Plutonium leaves Japan for the USA

26 March 2016


A ship carrying 331kg of weapons-grade plutonium left Tokai in Japan on 22 March for the US Savannah River Site in South Carolina aboard an armed British vessel Pacific Egret, operated by Pacific Nuclear Transport. Pacific Egret is being accompanied by another armed vessel, the Pacific Heron.

The shipment is part of a 2014 agreement between Japan and the USA which was intended to alleviate concerns about Japan's stockpile of 47.8t of plutonium - 10.8t held in Japan and 37t that have been reprocessed in the UK and France and are waiting to be returned. The shipments were also part of the US Department of Energy National Nuclear Security Administration's Global Threat Reduction Initiative programme to recover weapons-usable materials of US and other origins. Japan originally purchased the plutonium from Western countries in the 1970s for use at the Japan Atomic Energy Agency's nuclear research facility at Tokai in Ibaraki Prefecture.

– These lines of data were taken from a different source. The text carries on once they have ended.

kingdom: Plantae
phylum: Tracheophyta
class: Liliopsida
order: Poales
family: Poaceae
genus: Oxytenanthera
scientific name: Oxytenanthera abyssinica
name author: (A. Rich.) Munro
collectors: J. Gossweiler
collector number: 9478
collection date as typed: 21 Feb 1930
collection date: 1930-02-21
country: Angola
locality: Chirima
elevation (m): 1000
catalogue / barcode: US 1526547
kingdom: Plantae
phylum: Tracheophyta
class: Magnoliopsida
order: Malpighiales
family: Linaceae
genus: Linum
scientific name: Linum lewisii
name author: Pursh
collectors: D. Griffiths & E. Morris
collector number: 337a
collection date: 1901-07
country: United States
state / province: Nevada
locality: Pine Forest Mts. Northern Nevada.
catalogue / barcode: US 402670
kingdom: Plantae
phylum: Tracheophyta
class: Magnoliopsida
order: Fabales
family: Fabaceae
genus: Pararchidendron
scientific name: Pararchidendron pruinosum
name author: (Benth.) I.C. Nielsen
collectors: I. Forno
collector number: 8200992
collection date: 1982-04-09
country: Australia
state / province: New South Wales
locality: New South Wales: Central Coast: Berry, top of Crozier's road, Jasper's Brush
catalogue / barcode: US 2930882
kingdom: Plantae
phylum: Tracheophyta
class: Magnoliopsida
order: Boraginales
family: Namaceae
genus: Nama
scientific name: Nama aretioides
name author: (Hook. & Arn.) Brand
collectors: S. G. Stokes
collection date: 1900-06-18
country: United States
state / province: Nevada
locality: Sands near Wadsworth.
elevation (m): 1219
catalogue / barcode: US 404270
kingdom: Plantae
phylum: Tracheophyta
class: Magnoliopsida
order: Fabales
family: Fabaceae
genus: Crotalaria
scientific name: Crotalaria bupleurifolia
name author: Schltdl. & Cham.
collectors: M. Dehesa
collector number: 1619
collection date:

Japan began building a major reprocessing plant at Rokkasho in Aomori Prefecture with assistance from France's Areva in the early 1990s. However, the project has been repeatedly delayed, and in November its opening was postponed for the 23rd time, until 2018, to allow for more safety upgrades and inspections. Japan had planned to burn the plutonium in its Monju fast breeder reactor in Fukui Prefecture, but it has been suspended for more than 20 years, following an accident. Monju is now on the verge of being closed due to poor safety records and ongoing technical problems. Plans to burn uranium-plutonium mixtures as mox fuel in conventional reactors have also been delayed since the Fukushima disaster and the closure of most of Japan's NPPs.